Can curry save your life?

The healing powers of turmeric, a spice found in Asian foods such as curry, have been known anecdotally for centuries, though Western medicine has begun to acknowledge them only recently. A study by Drew Tortoriello and colleagues at Columbia University (New York, NY) now shows that turmeric may prevent some of the harmful effects of obesity, including type 2 diabetes (Endocrinology 149, 3549–3558; 2008).

The researchers mixed curcumin in with the diets of two groups of obese mice. Mice in one group were from a genetically modified obese strain that is used as a model for type 2 diabetes, and the other group comprised wild-type mice that became obese after being fed a high-fat diet. After 4–8 weeks of treatment, mice in both groups had better blood sugar control, weighed less and had less body fat compared with obese control mice that ate a normal diet, even though mice that ate curcumin consumed more food than did control mice. Curcumin's anti-inflammatory qualities probably have a role in its positive effects, as most obesity-related diseases are strongly associated with inflammation.

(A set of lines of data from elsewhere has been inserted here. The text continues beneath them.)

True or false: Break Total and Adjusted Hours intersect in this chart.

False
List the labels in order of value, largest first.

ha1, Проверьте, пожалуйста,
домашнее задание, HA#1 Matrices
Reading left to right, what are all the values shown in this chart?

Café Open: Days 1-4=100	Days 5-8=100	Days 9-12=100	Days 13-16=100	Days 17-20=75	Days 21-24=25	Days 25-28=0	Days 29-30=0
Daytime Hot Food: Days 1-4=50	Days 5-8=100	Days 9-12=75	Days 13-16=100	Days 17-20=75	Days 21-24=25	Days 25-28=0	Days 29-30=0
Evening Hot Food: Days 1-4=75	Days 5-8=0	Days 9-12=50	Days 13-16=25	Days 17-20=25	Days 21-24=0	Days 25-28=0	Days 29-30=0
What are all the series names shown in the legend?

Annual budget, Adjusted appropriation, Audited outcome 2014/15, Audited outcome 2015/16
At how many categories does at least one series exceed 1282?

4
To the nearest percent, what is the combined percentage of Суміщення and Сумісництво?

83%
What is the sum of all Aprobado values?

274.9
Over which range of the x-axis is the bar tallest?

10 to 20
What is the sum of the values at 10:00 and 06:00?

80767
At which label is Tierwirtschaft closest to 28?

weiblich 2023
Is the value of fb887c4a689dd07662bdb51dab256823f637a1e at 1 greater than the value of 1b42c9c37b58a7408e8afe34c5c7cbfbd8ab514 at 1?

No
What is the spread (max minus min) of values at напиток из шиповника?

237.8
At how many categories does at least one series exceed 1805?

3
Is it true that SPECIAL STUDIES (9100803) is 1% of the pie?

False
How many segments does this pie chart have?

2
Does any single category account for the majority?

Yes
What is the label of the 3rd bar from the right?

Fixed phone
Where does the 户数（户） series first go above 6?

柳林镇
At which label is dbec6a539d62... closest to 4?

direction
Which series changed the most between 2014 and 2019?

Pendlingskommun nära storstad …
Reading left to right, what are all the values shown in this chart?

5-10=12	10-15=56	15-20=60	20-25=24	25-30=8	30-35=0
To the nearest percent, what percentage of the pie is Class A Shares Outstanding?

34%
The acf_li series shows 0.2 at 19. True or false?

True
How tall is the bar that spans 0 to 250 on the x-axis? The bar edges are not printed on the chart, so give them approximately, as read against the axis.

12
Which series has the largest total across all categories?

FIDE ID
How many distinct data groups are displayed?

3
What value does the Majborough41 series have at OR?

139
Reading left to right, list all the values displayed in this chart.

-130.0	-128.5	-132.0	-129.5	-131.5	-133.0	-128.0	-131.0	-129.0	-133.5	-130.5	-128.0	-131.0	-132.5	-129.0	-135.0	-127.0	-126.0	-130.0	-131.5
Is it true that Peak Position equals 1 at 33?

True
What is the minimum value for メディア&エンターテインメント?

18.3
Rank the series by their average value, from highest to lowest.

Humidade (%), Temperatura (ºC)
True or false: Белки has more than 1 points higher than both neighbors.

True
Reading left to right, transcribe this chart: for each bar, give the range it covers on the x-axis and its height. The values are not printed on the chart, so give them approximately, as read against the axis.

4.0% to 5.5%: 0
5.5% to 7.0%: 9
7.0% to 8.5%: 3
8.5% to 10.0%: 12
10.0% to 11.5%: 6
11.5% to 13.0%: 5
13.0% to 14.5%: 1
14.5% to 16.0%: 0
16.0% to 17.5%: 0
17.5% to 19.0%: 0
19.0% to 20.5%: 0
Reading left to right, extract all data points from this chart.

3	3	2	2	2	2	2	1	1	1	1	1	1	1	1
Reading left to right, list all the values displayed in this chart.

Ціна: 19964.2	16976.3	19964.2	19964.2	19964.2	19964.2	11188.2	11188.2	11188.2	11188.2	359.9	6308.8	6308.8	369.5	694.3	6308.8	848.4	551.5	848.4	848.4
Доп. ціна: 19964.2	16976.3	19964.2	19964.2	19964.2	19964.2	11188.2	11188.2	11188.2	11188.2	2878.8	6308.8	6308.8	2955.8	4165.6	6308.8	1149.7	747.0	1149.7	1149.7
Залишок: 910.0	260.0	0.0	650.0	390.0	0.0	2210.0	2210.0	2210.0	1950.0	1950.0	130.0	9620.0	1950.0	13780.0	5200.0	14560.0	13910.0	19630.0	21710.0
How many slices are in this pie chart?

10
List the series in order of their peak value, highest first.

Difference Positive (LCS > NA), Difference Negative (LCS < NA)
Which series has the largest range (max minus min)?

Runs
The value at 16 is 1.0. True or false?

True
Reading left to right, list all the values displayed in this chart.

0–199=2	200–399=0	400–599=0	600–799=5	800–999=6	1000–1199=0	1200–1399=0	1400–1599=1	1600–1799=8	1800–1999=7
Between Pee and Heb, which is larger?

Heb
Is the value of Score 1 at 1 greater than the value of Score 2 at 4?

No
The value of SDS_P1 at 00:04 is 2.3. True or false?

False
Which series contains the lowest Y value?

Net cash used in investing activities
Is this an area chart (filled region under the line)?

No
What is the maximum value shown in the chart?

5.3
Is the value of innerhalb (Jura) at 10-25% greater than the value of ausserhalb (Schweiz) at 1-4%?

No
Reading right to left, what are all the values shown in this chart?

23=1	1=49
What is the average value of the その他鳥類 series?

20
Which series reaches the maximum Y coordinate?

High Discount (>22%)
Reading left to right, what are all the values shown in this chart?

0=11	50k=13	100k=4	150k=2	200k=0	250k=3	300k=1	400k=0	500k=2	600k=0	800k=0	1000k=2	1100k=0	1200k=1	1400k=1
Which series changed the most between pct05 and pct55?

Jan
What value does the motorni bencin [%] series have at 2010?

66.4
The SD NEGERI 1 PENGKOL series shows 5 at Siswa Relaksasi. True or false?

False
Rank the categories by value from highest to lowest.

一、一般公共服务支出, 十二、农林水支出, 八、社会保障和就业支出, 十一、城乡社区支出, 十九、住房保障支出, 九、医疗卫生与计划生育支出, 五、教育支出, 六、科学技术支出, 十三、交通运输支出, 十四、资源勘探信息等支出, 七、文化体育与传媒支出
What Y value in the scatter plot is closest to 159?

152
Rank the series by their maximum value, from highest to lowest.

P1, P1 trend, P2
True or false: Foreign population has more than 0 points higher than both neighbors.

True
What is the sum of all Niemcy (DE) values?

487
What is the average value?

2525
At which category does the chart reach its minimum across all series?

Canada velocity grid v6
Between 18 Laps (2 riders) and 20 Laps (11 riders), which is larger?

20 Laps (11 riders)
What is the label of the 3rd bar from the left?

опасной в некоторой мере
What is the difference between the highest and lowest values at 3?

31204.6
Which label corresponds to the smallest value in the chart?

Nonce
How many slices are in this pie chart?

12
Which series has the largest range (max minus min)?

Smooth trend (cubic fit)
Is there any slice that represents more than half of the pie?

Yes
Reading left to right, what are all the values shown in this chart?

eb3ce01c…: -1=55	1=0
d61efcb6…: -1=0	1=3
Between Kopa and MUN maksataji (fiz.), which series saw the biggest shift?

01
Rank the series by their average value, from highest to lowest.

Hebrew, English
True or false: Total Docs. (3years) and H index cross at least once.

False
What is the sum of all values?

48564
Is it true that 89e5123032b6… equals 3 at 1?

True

In short, as turmeric does not cause dose-related toxicity, it probably wouldn't hurt to eat a little more curry.

How worms sniff out salt

Many animals instinctively 'follow their noses' to get closer to savory dinner prospects. In roundworms (Caenorhabditis elegans), movement in response to smell is controlled by a neuron system that calculates the rate at which a smell or chemosensory stimulus becomes stronger or weaker. A new study led by Shawn Lockery (University of Oregon, Eugene) analyzed this computational system.

Worms' attraction to salt is controlled by one pair of chemosensory neurons. The researchers imaged these neurons' response to salt using genetically encoded calcium sensors that emitted fluorescent light when neurons were activated in the presence of salt (Nature 454, 114–117; 2008). When salt concentration increased, the left neuron became activated, and the worm moved forward towards the source. When concentration decreased, the right neuron was activated and the worm would turn, perhaps to search for salt elsewhere. These results indicate that the two neurons have opposite functions and that they respond to changes in salt concentration rather than to absolute quantities. In a second experiment, scientists used capsaicin to activate the individual neurons, showing that each neuron directly controlled a distinctive behavior (moving forward or turning).

The group's findings may help treatment of patients with taste and smell disorders.

Your mother was right

Scientists have long sought to better understand the workings of the immune system. New research from Lynn B. Martin II and colleagues (Ohio State University, Columbus) specifically addresses the link between reduced food intake and immune 'memory'. The results suggest that mothers everywhere were on to something: eating enough food is essential to proper immune function.

Immune activity varies among wild animals, for example, in response to changing exposure to pathogens. Martin's group considered that the physiological costs of maintaining immune defenses may also contribute to variation in immune function. They previously showed that mild food restriction reduced secondary antibody responses in deer mice (Peromyscus maniculatus). In their new work, they aimed to determine whether this reduction was associated with a decrease in the number of splenic B lymphocytes that produce immunoglobulin G (IgG), the cells responsible for maintaining immune memory.

Martin and colleagues reduced food intake by 30% in a group of deer mice and then examined their immune responses. After two weeks of food restriction, mice had lower numbers of total splenic cells, total splenic B lymphocytes and splenic B lymphocytes producing IgG (Physiol. Biochem. Zool. 81, 366–372; 2008). Their body mass remained unchanged, however, as did their numbers of circulating antibodies. These results indicate that keeping up immunity is costly and may therefore compete against other physiological processes for limited resources.